FILE: A car accident. Picture: © angurt/123rf.com
JOHANNESBURG - The Police and Prisons Civil Rights Union (POPCRU) says it believes nationalising South Africa’s traffic police will translate to curbing road deaths in the country.
The union has called for provincial traffic police departments to be scrapped and replaced with one national traffic police department.
The call came against the backdrop of what the union described as “severe organisational challenges”, which it said were “preventing traffic officers from taking a strategic, coordinated approach to policing our roads, and limiting their efficiency and impact”.
READ: 719 road fatalities across SA since 1 December, reveals Transport Dept
POPCRU also said the country’s traffic officers are suffering under poor working conditions.
“I think one of the things that led us to believe it should be nationalised is the fact that it’s fragmented,” said the union’s spokesperson Richard Mamabolo.
“For example, you consider what’s happening in the Western Cape, it falls under Housing. In other provinces, it’s under the Department of Public Works, whilst others are under Safety and Security.”

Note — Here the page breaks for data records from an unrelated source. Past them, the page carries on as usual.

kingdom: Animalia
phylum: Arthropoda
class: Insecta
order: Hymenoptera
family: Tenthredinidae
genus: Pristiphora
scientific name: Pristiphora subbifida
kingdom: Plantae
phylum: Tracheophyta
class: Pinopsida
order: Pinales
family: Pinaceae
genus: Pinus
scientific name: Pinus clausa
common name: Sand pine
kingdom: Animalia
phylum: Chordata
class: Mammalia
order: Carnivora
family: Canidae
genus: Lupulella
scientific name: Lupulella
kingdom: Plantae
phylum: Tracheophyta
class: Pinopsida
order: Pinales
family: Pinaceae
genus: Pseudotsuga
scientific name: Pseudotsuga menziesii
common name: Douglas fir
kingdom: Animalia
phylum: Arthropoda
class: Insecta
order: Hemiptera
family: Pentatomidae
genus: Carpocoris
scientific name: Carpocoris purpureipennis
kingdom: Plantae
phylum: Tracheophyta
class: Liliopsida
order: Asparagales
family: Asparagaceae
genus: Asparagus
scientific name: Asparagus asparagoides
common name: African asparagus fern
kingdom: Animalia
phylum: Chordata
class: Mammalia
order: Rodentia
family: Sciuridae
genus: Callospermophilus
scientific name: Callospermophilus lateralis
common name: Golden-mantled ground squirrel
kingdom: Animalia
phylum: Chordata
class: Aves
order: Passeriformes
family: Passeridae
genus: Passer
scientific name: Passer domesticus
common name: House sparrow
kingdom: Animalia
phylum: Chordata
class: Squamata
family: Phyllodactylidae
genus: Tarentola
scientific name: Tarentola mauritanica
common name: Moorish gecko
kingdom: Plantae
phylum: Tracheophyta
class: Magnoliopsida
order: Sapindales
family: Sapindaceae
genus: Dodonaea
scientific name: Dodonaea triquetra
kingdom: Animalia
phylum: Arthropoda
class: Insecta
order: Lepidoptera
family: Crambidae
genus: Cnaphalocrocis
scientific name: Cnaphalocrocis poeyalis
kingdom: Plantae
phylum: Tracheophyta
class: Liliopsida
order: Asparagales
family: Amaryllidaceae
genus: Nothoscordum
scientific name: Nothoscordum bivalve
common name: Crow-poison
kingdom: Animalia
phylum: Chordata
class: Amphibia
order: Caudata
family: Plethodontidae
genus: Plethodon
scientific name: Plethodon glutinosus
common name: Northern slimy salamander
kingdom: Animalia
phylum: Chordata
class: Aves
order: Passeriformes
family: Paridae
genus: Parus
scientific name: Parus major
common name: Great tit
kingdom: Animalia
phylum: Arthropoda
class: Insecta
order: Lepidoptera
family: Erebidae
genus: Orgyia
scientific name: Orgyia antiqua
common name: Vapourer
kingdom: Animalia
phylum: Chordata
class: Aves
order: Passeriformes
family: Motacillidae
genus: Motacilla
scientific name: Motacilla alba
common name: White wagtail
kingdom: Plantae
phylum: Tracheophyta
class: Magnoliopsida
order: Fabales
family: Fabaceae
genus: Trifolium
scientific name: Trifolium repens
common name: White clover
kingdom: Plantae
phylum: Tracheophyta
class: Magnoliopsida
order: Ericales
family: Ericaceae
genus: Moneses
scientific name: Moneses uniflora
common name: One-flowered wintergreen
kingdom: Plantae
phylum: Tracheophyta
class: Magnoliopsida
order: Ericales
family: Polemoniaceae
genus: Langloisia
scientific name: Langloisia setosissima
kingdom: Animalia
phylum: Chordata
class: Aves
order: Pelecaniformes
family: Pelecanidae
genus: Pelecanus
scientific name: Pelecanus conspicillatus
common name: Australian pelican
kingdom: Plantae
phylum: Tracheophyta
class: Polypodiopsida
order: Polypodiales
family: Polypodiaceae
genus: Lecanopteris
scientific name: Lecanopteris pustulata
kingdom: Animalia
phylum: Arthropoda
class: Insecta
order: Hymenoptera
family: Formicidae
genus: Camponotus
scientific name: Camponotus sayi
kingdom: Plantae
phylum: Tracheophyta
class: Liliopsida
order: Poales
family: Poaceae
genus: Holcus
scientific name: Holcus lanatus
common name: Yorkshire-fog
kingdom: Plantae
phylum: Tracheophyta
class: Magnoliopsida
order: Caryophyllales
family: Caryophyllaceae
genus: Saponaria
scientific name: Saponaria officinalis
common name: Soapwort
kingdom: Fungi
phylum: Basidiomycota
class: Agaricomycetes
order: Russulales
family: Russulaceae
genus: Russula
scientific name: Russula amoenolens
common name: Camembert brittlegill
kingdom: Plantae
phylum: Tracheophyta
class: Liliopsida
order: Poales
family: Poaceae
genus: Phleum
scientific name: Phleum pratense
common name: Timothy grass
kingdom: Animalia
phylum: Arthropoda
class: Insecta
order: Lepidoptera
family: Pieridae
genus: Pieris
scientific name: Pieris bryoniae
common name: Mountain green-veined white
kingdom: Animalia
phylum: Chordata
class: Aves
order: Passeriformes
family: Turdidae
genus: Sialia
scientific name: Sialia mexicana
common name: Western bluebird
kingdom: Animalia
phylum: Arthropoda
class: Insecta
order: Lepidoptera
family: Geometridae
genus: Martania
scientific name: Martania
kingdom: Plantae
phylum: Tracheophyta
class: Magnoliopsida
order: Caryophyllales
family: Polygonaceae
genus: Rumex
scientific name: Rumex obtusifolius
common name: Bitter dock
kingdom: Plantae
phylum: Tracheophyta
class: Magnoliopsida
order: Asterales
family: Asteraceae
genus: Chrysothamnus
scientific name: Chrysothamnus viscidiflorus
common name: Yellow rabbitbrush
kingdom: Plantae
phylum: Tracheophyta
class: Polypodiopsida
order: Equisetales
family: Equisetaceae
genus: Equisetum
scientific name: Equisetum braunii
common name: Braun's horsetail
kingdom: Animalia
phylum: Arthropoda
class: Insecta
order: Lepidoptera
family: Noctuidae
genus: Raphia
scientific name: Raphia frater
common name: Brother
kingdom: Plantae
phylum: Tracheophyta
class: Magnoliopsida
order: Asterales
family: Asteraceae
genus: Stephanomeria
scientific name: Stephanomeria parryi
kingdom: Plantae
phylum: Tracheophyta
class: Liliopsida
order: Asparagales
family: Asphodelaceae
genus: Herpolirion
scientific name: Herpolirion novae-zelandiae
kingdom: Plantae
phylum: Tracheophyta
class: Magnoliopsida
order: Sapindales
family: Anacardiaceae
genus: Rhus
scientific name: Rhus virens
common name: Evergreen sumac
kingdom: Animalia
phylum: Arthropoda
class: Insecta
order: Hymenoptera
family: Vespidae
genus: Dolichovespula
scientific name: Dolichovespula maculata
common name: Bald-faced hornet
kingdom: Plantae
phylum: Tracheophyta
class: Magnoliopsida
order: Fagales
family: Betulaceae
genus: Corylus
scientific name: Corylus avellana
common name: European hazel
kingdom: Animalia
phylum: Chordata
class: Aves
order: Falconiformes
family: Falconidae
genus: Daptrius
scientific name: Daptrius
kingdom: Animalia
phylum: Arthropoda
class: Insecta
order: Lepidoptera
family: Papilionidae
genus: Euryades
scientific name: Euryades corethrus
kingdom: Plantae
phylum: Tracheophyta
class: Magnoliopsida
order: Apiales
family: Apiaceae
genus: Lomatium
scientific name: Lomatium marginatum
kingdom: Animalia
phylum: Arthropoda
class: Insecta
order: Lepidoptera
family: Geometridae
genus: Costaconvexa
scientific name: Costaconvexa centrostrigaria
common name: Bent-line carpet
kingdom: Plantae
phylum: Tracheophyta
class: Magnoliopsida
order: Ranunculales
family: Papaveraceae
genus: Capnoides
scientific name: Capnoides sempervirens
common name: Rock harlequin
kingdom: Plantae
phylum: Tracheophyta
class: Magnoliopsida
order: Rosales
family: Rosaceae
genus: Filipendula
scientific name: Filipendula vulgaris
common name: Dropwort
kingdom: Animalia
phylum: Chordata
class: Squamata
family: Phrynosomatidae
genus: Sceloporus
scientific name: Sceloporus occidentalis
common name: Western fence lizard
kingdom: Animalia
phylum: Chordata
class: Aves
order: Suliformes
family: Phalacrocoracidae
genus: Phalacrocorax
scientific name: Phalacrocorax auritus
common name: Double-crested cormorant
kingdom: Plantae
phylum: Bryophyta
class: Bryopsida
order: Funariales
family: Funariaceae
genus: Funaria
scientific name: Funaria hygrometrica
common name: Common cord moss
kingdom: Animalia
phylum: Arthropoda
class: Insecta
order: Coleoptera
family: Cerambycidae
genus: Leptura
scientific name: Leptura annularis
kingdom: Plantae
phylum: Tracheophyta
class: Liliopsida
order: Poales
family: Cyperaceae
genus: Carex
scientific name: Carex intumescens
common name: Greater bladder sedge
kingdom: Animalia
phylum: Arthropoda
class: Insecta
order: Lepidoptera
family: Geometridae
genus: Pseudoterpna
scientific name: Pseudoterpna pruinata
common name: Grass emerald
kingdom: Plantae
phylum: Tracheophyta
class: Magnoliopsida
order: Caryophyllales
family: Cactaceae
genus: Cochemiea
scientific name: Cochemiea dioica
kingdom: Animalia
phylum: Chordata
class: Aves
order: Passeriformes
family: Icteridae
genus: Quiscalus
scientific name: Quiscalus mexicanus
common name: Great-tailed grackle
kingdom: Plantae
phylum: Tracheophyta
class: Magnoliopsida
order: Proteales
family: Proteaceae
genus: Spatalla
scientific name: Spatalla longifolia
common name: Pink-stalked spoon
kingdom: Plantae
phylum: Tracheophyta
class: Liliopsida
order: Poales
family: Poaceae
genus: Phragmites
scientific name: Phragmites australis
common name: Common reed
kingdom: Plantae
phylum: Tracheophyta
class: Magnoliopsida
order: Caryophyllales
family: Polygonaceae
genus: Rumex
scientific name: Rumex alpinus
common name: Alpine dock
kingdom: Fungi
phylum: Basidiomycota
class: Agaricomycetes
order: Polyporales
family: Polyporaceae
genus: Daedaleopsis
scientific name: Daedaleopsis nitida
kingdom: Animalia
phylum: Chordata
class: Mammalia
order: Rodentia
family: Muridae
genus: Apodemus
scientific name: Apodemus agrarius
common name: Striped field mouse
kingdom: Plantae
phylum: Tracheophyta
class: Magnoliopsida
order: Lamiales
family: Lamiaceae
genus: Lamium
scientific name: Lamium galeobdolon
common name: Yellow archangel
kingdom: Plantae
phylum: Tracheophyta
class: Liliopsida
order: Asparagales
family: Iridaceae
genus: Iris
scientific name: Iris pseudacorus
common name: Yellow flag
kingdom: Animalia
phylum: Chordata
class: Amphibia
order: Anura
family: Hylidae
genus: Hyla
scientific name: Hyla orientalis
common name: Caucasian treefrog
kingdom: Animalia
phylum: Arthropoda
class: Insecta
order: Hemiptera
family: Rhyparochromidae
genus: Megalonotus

They maintained this would also help to mitigate the carnage on the country’s roads.
“We think due to the shortages of numbers, with this nationalisation it will actually ensure we have more capacity, and we have one single direction that we follow,” Mamabolo said.
“As things stand, we in the Western Cape, you cannot have police accounting to the Department of Housing because its specialty is around housing and not traffic issues.”